### Assigned task:
Filter the listing below down to the lines with the word "Appartengono" and copy those.

### Records provided:

————

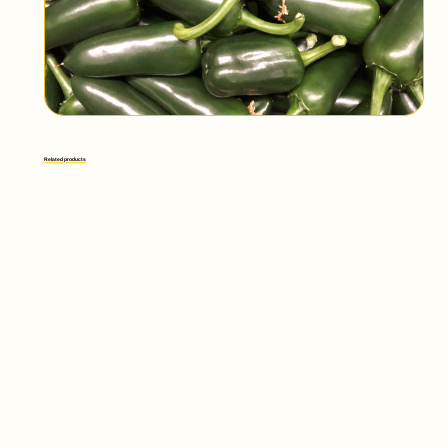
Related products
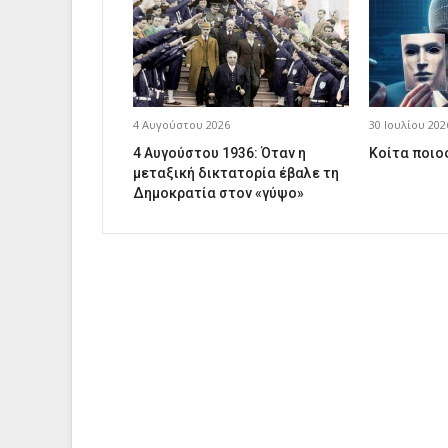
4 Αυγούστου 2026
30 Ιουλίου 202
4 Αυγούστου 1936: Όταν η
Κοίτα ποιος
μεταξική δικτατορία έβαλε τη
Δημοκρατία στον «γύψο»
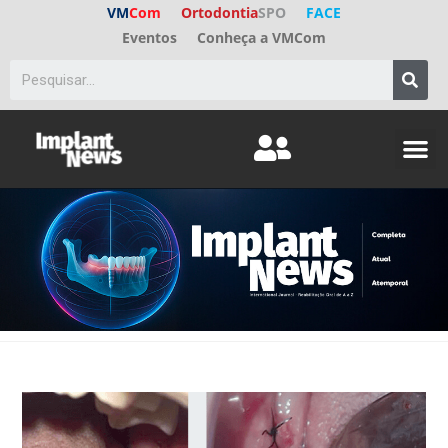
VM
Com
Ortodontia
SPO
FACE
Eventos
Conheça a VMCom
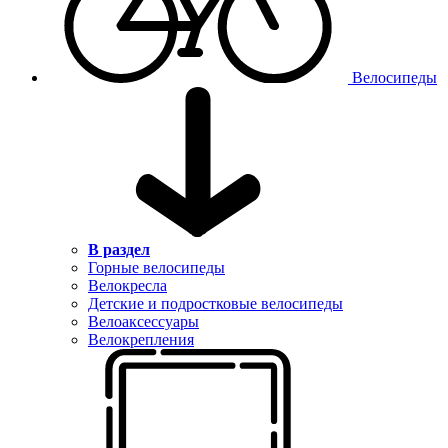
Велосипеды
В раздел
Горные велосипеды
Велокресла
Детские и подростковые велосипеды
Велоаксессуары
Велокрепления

————

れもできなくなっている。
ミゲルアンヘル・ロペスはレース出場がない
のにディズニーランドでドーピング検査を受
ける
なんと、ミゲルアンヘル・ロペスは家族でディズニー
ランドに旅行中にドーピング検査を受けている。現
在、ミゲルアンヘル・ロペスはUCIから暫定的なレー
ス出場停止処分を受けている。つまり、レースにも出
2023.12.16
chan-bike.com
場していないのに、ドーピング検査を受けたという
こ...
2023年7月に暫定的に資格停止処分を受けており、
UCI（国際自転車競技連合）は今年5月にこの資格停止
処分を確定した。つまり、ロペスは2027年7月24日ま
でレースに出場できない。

————

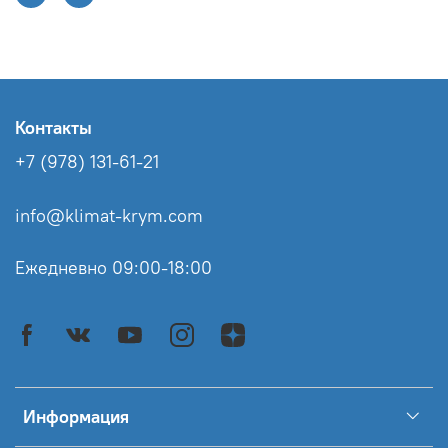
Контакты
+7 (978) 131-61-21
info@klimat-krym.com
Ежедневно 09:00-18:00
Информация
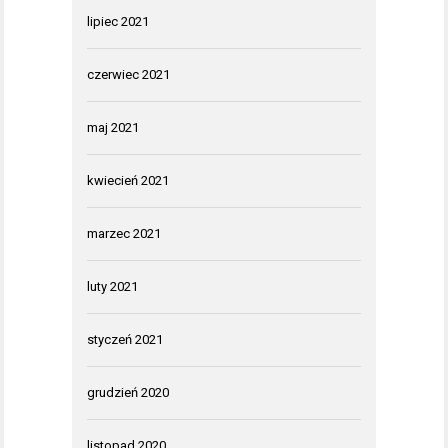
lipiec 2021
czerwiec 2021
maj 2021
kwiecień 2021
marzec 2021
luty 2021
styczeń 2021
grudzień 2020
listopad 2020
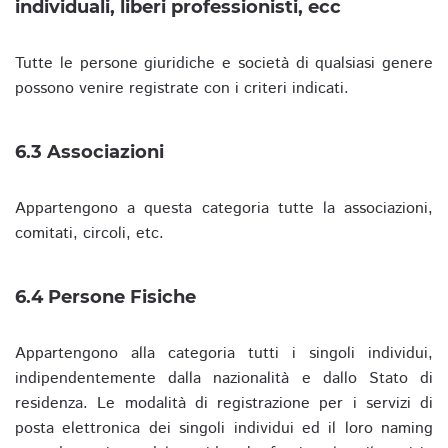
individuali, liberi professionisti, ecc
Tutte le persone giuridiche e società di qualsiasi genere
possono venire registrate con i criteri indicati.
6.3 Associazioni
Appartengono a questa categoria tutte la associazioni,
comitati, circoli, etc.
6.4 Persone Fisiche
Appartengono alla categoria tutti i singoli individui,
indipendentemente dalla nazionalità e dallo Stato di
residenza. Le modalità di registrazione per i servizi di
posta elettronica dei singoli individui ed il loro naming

————

### Output for this task:
Appartengono a questa categoria tutte la associazioni,
Appartengono alla categoria tutti i singoli individui,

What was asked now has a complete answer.